Try it >>
Write out each line of the entries exactly, starting at the first and finishing with the line that contains "potted plant: none [1576,661,1626,748]".

---------- Data listing ----------

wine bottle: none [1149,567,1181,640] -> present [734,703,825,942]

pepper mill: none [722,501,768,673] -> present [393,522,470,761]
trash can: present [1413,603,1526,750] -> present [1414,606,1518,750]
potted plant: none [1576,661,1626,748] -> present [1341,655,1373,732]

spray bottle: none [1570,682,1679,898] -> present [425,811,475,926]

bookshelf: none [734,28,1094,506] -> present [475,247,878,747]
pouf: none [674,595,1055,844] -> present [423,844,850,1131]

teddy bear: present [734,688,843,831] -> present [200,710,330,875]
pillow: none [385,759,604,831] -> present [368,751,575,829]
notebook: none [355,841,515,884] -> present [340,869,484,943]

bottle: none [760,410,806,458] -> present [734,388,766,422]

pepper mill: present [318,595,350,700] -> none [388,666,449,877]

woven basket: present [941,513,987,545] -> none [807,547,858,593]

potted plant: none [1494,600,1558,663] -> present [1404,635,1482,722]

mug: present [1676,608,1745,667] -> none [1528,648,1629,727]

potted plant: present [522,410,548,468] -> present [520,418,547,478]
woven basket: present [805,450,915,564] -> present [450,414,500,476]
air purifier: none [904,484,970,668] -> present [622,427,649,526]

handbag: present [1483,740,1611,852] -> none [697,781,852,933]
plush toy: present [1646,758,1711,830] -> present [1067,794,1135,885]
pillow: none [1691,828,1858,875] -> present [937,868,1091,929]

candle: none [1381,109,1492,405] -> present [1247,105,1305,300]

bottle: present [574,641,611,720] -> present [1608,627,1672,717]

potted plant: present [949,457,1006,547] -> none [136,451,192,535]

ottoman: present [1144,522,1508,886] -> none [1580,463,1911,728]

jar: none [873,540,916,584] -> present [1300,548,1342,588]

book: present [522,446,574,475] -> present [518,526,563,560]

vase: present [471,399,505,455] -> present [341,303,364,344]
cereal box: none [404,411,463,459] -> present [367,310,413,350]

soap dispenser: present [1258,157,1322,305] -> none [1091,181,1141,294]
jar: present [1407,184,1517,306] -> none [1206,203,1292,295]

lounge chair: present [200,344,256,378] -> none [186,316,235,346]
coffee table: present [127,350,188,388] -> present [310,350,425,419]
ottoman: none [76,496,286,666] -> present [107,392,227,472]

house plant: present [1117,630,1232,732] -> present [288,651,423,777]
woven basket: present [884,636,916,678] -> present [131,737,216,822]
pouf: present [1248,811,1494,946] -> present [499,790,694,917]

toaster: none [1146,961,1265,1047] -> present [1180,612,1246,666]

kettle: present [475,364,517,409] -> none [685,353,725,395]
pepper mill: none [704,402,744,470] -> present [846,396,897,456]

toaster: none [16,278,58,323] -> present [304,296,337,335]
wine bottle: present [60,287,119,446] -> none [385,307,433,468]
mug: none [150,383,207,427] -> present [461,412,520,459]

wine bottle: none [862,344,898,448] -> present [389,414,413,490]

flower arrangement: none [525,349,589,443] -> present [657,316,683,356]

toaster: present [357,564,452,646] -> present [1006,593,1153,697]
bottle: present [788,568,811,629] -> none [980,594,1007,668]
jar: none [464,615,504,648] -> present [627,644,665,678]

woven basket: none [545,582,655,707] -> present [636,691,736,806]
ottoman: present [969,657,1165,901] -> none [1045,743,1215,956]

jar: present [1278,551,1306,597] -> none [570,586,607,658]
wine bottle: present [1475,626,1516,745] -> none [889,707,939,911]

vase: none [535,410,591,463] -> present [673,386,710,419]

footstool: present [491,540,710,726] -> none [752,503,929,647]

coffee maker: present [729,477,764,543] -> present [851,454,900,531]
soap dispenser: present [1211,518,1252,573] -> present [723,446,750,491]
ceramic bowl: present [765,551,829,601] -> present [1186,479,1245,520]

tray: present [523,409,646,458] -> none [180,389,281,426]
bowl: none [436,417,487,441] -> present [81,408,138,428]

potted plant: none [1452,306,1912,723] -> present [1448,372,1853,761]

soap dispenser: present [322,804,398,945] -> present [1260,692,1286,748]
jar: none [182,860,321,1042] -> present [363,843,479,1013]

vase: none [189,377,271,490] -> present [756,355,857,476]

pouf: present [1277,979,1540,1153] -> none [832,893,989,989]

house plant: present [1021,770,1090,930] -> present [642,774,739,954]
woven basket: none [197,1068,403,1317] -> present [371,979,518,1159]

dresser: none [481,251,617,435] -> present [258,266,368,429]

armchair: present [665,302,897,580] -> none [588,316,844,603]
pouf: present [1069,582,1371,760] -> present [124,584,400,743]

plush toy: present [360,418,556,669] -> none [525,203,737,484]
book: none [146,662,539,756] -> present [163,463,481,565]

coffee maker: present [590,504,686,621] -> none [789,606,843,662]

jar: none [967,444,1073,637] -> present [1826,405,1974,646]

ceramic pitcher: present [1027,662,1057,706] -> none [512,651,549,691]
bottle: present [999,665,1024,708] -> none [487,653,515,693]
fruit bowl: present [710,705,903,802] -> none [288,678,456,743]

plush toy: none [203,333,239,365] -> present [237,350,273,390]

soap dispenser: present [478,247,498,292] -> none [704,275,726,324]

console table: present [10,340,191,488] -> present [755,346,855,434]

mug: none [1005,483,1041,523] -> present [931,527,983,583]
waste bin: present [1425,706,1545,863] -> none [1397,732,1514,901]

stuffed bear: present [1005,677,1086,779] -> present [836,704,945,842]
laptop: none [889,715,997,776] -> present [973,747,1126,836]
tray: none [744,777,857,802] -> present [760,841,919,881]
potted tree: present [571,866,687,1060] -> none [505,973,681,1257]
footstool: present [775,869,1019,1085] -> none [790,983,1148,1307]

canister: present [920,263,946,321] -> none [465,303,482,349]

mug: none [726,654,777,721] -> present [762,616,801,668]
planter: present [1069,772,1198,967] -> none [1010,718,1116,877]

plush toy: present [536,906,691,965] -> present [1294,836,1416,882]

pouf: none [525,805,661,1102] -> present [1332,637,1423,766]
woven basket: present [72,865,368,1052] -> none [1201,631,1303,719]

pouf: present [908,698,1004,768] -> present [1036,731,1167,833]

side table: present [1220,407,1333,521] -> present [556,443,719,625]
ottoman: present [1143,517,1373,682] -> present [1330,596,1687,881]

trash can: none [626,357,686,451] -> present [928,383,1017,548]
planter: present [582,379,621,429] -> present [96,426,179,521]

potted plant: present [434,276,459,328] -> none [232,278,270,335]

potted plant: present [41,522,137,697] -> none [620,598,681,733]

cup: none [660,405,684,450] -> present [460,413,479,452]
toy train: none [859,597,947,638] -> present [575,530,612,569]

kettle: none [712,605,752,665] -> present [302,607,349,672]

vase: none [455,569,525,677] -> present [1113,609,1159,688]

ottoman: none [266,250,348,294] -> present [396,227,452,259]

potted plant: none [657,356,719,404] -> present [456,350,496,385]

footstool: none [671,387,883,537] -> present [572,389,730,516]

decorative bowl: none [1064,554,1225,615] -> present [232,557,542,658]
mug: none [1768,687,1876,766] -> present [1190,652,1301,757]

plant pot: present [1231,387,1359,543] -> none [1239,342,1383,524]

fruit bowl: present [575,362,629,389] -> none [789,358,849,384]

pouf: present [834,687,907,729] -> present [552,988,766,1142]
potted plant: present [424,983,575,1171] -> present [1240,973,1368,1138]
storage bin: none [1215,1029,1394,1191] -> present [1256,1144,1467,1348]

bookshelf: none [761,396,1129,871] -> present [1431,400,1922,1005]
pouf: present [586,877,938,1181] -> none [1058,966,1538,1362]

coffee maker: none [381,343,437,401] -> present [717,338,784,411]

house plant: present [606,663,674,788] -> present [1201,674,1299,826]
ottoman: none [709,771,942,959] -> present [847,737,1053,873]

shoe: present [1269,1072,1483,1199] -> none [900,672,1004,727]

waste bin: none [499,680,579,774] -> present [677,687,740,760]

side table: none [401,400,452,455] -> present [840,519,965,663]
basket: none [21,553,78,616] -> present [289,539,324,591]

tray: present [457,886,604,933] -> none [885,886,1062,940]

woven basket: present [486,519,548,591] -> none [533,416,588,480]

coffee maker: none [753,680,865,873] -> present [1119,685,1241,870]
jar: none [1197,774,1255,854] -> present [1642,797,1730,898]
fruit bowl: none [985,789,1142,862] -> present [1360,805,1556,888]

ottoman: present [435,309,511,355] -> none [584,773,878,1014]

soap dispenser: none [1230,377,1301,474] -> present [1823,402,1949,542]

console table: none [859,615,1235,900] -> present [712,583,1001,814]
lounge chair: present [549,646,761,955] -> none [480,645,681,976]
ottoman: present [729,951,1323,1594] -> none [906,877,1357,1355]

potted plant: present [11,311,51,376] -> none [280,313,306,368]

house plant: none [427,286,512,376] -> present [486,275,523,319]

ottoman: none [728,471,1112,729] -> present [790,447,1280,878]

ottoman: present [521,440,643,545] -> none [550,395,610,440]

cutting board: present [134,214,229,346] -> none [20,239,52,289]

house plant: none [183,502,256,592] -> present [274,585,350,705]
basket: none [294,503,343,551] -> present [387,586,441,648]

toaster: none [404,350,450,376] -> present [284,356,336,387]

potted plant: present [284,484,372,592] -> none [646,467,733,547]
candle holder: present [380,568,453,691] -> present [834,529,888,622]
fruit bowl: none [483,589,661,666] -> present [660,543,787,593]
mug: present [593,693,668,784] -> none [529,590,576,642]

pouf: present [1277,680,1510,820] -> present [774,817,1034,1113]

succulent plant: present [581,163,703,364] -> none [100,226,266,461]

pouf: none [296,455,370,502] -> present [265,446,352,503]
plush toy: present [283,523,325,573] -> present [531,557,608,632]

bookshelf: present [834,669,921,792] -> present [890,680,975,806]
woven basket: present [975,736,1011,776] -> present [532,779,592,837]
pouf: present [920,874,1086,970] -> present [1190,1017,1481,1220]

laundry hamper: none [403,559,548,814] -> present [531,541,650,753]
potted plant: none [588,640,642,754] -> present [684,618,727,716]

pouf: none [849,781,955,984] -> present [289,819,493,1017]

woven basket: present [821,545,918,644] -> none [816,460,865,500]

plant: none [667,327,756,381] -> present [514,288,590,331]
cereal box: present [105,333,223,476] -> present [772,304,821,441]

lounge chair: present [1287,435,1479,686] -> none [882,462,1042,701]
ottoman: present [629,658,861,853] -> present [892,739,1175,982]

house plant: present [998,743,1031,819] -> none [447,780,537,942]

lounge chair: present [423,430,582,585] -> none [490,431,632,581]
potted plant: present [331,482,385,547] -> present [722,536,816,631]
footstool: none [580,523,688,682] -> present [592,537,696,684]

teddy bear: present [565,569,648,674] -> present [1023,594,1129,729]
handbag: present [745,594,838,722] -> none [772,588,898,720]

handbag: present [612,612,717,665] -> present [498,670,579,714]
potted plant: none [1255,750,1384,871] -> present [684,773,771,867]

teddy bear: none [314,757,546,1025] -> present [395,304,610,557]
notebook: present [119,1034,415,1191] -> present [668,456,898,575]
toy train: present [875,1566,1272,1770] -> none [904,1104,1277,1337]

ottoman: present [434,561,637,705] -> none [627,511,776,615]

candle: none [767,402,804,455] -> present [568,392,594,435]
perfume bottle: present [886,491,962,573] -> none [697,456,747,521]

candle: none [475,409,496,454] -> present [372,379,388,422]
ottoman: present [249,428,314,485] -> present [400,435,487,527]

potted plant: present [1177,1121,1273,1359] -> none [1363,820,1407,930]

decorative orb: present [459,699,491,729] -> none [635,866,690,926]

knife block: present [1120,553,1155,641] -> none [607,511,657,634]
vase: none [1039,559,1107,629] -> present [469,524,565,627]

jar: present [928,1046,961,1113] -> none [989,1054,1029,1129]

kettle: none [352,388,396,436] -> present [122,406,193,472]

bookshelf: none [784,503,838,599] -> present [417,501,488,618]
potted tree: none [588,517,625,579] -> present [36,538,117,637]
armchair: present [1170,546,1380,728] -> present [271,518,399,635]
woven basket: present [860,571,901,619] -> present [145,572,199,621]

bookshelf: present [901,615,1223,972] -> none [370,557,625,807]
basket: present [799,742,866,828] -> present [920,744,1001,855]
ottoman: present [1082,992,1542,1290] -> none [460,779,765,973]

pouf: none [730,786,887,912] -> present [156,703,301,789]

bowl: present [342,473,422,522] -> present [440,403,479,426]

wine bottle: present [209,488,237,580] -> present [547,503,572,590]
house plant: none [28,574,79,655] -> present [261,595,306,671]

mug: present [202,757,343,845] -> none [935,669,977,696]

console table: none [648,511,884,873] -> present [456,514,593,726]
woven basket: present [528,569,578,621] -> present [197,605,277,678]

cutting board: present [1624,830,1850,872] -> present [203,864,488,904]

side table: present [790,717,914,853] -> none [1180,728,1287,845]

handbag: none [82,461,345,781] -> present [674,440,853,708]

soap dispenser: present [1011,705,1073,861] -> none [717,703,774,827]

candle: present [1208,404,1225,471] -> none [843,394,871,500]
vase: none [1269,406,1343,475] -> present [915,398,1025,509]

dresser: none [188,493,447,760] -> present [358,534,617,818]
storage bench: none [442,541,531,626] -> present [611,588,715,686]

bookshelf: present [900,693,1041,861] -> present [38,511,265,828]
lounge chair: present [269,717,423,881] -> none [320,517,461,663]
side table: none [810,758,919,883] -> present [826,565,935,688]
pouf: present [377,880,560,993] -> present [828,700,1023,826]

----------

Solution >>
wine bottle: none [1149,567,1181,640] -> present [734,703,825,942]

pepper mill: none [722,501,768,673] -> present [393,522,470,761]
trash can: present [1413,603,1526,750] -> present [1414,606,1518,750]
potted plant: none [1576,661,1626,748] -> present [1341,655,1373,732]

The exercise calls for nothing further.